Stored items
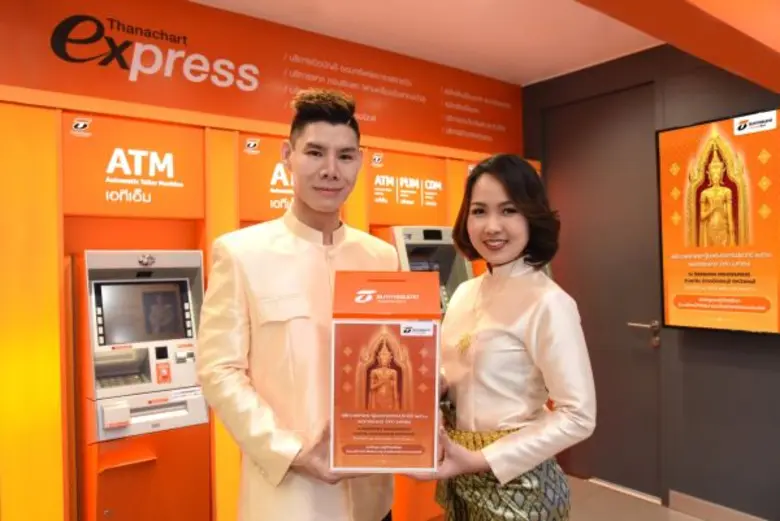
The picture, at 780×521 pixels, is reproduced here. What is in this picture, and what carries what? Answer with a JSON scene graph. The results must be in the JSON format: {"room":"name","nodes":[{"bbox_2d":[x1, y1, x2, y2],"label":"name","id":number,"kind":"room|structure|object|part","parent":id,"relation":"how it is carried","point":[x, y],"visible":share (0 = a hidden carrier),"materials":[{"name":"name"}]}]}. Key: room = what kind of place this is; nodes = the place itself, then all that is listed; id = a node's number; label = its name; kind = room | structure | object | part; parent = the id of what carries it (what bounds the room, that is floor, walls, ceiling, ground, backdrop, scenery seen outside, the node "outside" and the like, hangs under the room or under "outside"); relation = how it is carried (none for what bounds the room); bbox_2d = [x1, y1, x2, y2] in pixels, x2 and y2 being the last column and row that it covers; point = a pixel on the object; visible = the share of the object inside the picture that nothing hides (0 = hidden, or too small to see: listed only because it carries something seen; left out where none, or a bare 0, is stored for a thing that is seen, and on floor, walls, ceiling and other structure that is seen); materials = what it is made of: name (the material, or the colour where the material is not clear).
{"room":"lobby","nodes":[
{"label":"lobby","id":0,"kind":"room"},
{"bbox_2d":[1,0,527,518],"label":"orange wall","id":1,"kind":"structure","parent":0,"point":[45,512],"materials":[{"name":"orange"}]},
{"bbox_2d":[63,113,204,217],"label":"sign","id":2,"kind":"object","parent":1,"relation":"attached to","point":[157,213],"visible":0.97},
{"bbox_2d":[72,249,212,520],"label":"atm","id":3,"kind":"object","parent":1,"relation":"in","point":[199,257],"visible":0.94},
{"label":"shelf","id":4,"kind":"part","parent":3,"relation":"part of","materials":[{"name":"orange"}]},
{"bbox_2d":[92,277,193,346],"label":"screen","id":5,"kind":"object","parent":3,"relation":"in","point":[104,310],"visible":0.96,"materials":[{"name":"black glass"}]},
{"bbox_2d":[0,0,522,153],"label":"sign panel","id":6,"kind":"object","parent":1,"relation":"attached to","point":[467,146],"visible":0.96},
{"bbox_2d":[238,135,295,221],"label":"sign","id":7,"kind":"object","parent":1,"relation":"attached to","point":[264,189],"visible":0.6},
{"bbox_2d":[368,149,448,223],"label":"sign panel","id":8,"kind":"object","parent":1,"relation":"attached to","point":[403,199],"visible":0.96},
{"bbox_2d":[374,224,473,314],"label":"machine","id":9,"kind":"object","parent":1,"relation":"attached to","point":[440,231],"visible":0.29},
{"bbox_2d":[189,0,672,85],"label":"ceiling","id":10,"kind":"structure","parent":0,"point":[461,8],"materials":[{"name":"white paint"}]},
{"bbox_2d":[574,0,779,93],"label":"ceiling beam","id":11,"kind":"structure","parent":10,"relation":"attached to","point":[738,41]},
{"bbox_2d":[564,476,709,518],"label":"floor","id":12,"kind":"structure","parent":0,"point":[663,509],"materials":[{"name":"tile"}]},
{"bbox_2d":[197,89,401,520],"label":"man","id":13,"kind":"object","parent":12,"relation":"on","point":[318,225],"visible":0.93},
{"bbox_2d":[328,269,441,476],"label":"box","id":14,"kind":"object","parent":13,"relation":"in","point":[386,327],"visible":0.99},
{"bbox_2d":[418,154,595,520],"label":"woman","id":15,"kind":"object","parent":12,"relation":"on","point":[531,321],"visible":0.97},
{"bbox_2d":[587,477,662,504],"label":"door threshold","id":16,"kind":"structure","parent":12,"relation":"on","point":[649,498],"materials":[{"name":"white metal"}]},
{"bbox_2d":[521,41,779,520],"label":"right wall","id":17,"kind":"structure","parent":0,"point":[738,369],"materials":[{"name":"grey paint"}]},
{"bbox_2d":[543,80,662,499],"label":"door","id":18,"kind":"structure","parent":17,"relation":"in","point":[646,337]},
{"bbox_2d":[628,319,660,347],"label":"door handle","id":19,"kind":"object","parent":18,"relation":"attached to","point":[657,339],"visible":0.96,"materials":[{"name":"silver metal"}]},
{"bbox_2d":[664,490,771,520],"label":"baseboard","id":20,"kind":"structure","parent":17,"relation":"attached to","point":[693,511],"materials":[{"name":"tile"}]},
{"bbox_2d":[657,108,779,336],"label":"display screen","id":21,"kind":"object","parent":17,"relation":"attached to","point":[745,274],"visible":0.99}
]}

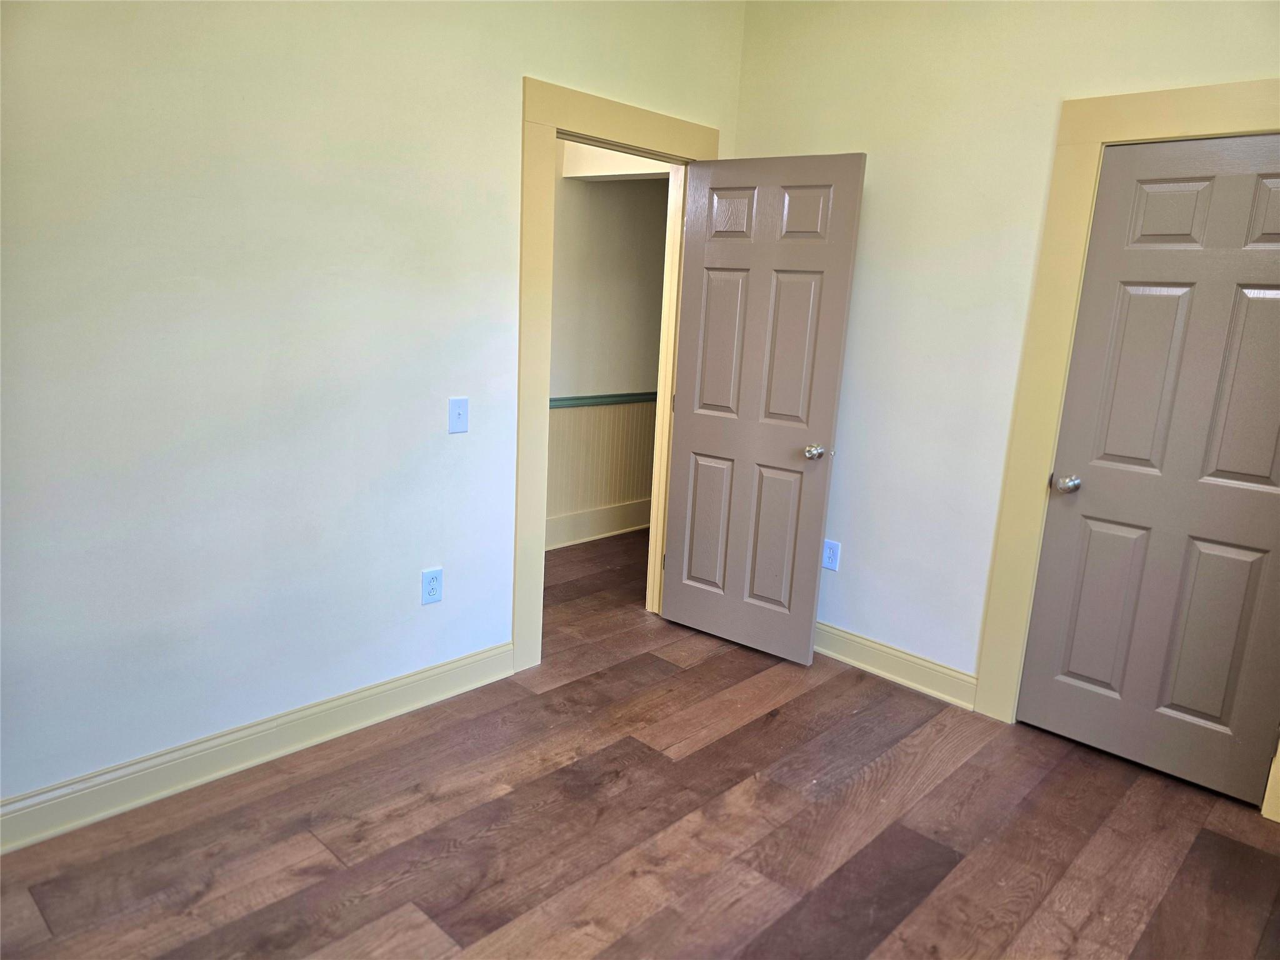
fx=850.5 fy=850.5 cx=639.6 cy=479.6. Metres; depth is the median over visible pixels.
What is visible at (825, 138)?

### What needs to be done
Reproduce the data above exactly, leaving each picture out.

### Exercise solution
The picture, at 780×521 pixels, is reproduced here. What is in this picture, and what carries what? Answer with a JSON scene graph. The results must be in the JSON format: {"room":"name","nodes":[{"bbox_2d":[x1, y1, x2, y2],"label":"name","id":number,"kind":"room|structure|object|part","parent":id,"relation":"how it is carried","point":[x, y],"visible":share (0 = a hidden carrier),"materials":[{"name":"name"}]}]}. Key: room = what kind of place this is; nodes = the place itself, then all that is listed; id = a node's number; label = its name; kind = room | structure | object | part; parent = the id of what carries it (what bounds the room, that is floor, walls, ceiling, ground, backdrop, scenery seen outside, the node "outside" and the like, hangs under the room or under "outside"); relation = how it is carried (none for what bounds the room); bbox_2d = [x1, y1, x2, y2] in pixels, x2 and y2 being the last column and row that it covers; point = a pixel on the object; visible = the share of the object inside the picture that nothing hides (0 = hidden, or too small to see: listed only because it carries something seen; left out where none, or a bare 0, is stored for a thing that is seen, and on floor, walls, ceiling and other structure that is seen); materials = what it is made of: name (the material, or the colour where the material is not clear).
{"room":"lobby","nodes":[
{"label":"lobby","id":0,"kind":"room"},
{"bbox_2d":[1,0,527,518],"label":"orange wall","id":1,"kind":"structure","parent":0,"point":[45,512],"materials":[{"name":"orange"}]},
{"bbox_2d":[63,113,204,217],"label":"sign","id":2,"kind":"object","parent":1,"relation":"attached to","point":[157,213],"visible":0.97},
{"bbox_2d":[72,249,212,520],"label":"atm","id":3,"kind":"object","parent":1,"relation":"in","point":[199,257],"visible":0.94},
{"label":"shelf","id":4,"kind":"part","parent":3,"relation":"part of","materials":[{"name":"orange"}]},
{"bbox_2d":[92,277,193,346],"label":"screen","id":5,"kind":"object","parent":3,"relation":"in","point":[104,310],"visible":0.96,"materials":[{"name":"black glass"}]},
{"bbox_2d":[0,0,522,153],"label":"sign panel","id":6,"kind":"object","parent":1,"relation":"attached to","point":[467,146],"visible":0.96},
{"bbox_2d":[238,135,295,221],"label":"sign","id":7,"kind":"object","parent":1,"relation":"attached to","point":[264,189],"visible":0.6},
{"bbox_2d":[368,149,448,223],"label":"sign panel","id":8,"kind":"object","parent":1,"relation":"attached to","point":[403,199],"visible":0.96},
{"bbox_2d":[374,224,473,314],"label":"machine","id":9,"kind":"object","parent":1,"relation":"attached to","point":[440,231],"visible":0.29},
{"bbox_2d":[189,0,672,85],"label":"ceiling","id":10,"kind":"structure","parent":0,"point":[461,8],"materials":[{"name":"white paint"}]},
{"bbox_2d":[574,0,779,93],"label":"ceiling beam","id":11,"kind":"structure","parent":10,"relation":"attached to","point":[738,41]},
{"bbox_2d":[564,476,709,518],"label":"floor","id":12,"kind":"structure","parent":0,"point":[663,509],"materials":[{"name":"tile"}]},
{"bbox_2d":[197,89,401,520],"label":"man","id":13,"kind":"object","parent":12,"relation":"on","point":[318,225],"visible":0.93},
{"bbox_2d":[328,269,441,476],"label":"box","id":14,"kind":"object","parent":13,"relation":"in","point":[386,327],"visible":0.99},
{"bbox_2d":[418,154,595,520],"label":"woman","id":15,"kind":"object","parent":12,"relation":"on","point":[531,321],"visible":0.97},
{"bbox_2d":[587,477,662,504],"label":"door threshold","id":16,"kind":"structure","parent":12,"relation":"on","point":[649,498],"materials":[{"name":"white metal"}]},
{"bbox_2d":[521,41,779,520],"label":"right wall","id":17,"kind":"structure","parent":0,"point":[738,369],"materials":[{"name":"grey paint"}]},
{"bbox_2d":[543,80,662,499],"label":"door","id":18,"kind":"structure","parent":17,"relation":"in","point":[646,337]},
{"bbox_2d":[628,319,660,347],"label":"door handle","id":19,"kind":"object","parent":18,"relation":"attached to","point":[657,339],"visible":0.96,"materials":[{"name":"silver metal"}]},
{"bbox_2d":[664,490,771,520],"label":"baseboard","id":20,"kind":"structure","parent":17,"relation":"attached to","point":[693,511],"materials":[{"name":"tile"}]},
{"bbox_2d":[657,108,779,336],"label":"display screen","id":21,"kind":"object","parent":17,"relation":"attached to","point":[745,274],"visible":0.99}
]}

fx=850.5 fy=850.5 cx=639.6 cy=479.6. Metres; depth is the median over visible pixels.
What is visible at (825, 138)?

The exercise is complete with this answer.